Georgia Frank

Overview

Georgia Frank is the Charles A. Dana Professor of Religion at Colgate University. Her research interests focus on sacred stories, the senses, and materiality in the first six hundred years of Christianity. She first became fascinated by Mediterranean religions through archaeological fieldwork and study in Italy, Turkey, Greece, and Egypt. Her books include The Memory of the Eyes: Pilgrims to Living Saints in Christian Late Antiquity (University of California Press, 2000) and The Garb of Being: Embodiment and Other Pursuits of Holiness in Late Ancient Christianity, co-edited with Andrew S. Jacobs, and Susan R. Holman (Fordham University Press, 2020.) She has also published several articles on the intersection of the emotions and the imagination in lay (non-monastic) Christian rituals and song.

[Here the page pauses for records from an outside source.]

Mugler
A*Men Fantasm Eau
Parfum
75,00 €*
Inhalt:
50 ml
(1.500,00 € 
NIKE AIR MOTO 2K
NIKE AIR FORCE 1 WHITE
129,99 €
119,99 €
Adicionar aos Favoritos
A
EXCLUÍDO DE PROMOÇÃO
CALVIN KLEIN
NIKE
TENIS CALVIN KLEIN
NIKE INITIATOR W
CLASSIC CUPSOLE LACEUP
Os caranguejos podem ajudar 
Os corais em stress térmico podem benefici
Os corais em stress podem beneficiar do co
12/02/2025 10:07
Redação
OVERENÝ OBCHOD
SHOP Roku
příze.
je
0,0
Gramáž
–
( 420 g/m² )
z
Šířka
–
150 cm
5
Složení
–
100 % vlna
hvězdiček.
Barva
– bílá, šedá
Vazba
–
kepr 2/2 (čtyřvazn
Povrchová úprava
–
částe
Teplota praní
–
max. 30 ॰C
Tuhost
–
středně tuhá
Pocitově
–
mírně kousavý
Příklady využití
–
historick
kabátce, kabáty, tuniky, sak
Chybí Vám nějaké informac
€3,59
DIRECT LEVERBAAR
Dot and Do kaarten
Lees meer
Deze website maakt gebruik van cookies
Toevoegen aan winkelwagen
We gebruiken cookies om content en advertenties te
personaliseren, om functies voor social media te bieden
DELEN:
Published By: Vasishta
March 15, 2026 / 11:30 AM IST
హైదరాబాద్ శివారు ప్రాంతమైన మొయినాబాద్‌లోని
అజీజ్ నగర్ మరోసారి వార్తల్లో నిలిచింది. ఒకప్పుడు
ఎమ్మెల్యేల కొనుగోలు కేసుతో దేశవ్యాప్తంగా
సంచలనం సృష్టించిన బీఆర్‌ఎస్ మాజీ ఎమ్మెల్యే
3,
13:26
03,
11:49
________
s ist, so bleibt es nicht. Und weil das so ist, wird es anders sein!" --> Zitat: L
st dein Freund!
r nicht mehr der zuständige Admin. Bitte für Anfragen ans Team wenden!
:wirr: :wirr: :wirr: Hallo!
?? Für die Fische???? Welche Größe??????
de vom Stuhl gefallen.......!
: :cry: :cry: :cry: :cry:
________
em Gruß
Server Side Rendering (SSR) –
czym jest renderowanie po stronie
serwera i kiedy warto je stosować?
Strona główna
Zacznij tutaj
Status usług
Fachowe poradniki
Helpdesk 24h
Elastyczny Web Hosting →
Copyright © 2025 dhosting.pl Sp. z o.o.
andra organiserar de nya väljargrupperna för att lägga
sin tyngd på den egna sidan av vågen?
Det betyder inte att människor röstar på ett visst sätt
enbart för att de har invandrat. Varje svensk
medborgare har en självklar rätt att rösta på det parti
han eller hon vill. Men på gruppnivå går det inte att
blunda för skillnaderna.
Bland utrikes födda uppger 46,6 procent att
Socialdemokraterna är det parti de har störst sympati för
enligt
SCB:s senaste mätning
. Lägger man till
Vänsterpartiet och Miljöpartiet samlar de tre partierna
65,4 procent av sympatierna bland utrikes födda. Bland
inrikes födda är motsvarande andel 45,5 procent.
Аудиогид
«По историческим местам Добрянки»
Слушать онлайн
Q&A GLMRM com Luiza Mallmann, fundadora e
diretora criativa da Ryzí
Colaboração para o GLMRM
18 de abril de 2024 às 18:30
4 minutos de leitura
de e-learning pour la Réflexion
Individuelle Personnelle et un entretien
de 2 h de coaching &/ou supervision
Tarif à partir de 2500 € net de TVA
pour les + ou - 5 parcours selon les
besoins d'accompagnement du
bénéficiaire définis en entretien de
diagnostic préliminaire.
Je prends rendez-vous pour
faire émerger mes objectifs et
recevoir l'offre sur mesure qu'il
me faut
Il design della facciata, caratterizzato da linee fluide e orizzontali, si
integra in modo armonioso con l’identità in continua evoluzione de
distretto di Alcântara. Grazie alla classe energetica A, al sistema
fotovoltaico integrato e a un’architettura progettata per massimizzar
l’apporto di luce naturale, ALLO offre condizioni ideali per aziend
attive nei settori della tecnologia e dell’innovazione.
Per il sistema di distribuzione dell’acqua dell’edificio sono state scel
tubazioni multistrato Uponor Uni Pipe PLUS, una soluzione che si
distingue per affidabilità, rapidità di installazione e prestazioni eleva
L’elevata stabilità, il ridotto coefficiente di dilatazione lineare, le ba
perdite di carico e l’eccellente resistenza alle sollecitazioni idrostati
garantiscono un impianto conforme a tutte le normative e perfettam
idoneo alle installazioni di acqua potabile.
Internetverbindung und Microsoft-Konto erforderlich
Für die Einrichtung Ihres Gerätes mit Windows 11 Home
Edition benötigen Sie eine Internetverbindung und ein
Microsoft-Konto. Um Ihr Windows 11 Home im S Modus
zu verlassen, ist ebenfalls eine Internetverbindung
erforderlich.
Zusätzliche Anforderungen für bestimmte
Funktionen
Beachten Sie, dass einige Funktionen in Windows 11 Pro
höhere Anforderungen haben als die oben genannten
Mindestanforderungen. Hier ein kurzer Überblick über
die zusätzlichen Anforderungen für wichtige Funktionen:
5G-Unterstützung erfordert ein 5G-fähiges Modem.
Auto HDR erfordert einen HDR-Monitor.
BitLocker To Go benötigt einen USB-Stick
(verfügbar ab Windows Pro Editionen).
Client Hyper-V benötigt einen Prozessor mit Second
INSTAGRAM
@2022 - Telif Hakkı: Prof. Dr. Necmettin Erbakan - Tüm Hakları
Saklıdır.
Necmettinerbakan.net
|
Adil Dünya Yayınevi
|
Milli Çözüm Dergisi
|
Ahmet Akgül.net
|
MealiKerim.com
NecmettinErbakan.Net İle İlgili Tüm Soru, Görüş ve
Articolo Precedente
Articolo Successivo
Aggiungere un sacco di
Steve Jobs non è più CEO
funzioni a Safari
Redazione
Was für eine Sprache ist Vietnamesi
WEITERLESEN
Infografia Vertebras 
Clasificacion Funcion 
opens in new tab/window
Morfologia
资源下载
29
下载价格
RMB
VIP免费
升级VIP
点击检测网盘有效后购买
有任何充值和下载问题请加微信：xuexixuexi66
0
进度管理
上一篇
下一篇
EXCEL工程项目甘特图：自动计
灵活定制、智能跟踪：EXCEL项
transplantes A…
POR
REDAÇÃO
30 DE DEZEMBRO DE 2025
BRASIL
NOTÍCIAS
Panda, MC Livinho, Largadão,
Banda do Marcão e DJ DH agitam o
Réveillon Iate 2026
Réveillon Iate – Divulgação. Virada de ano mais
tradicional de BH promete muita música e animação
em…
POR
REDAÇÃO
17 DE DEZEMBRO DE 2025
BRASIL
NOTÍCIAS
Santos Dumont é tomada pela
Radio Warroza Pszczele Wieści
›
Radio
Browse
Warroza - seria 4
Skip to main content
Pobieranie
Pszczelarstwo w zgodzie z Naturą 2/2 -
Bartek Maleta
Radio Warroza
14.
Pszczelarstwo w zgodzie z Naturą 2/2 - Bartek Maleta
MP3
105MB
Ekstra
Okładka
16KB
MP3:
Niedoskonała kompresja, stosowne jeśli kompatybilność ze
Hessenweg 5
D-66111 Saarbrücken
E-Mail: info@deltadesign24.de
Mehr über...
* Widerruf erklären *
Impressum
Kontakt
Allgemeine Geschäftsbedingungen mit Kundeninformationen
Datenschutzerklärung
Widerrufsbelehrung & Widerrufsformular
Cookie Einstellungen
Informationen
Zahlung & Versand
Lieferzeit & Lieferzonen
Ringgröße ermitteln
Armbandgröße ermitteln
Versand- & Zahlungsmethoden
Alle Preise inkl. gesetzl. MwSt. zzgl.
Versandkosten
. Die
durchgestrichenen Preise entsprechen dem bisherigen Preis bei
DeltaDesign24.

While at Cornell, she will pursue a project titled "Making and Doing Emotions in Late Ancient Christianity," a book-length project on how lay Christians learned to reenact and fabricate specific emotions at home and in other ritual spaces in the centuries following the new religion's legalization in the eastern Mediterranean.

Research Focus

Feeling Christian: The Reeducation of the Emotions among the Laity in Christian Late Antiquity

Despite a tendency to think of emotions as private or interior states, emotions in antiquity were crafted, performed, and public. Making emotions was at the heart of ancient education, persuasion, and spectacle. Young elites were tutored in making impersonating mythic and historical figures through stirring speeches. Trial lawyers swayed jurors to pity (or anger) by conjuring the impassioned voices of the victims. The chorus in Greek tragedy drew audiences to feel collective emotions. And public funeral processions embodied for spectators a kinesthetic grief. In short, the circulation and fabrication of emotions defined public life in Mediterranean antiquity.

Within this wider culture of reenacting and fabricating emotions, how are we to understand the emotions of ancient Christians? As a fellow at the Society for the Humanities, I would complete a book on the role of the emotions in the formation of Christian lay identity in the fourth through sixth centuries. Titled “Feeling Christian: The Reeducation of the Emotions among the Laity in Christian Late Antiquity,” the book examines how Greek-speaking Christians during the fourth through sixth centuries fabricated emotional states. As I suggest, the built environment and its ritual use had a hand in making emotions. So too did songs and sermons composed for these groups. Each chapter focuses on discrete spaces where emotions were created, conjured, or combined, and the role of Christian storytelling and ritual in guiding emotions. I consider how baptisteries, churches, streets (processions), and tombs were made into spaces in which ordinary (i.e., women, non-monastic, and/or non-ordained) Christians learned together to feel, sing, move, reenact, and embody a mix of emotions in the centuries following the new religion’s legalization in the Roman Empire.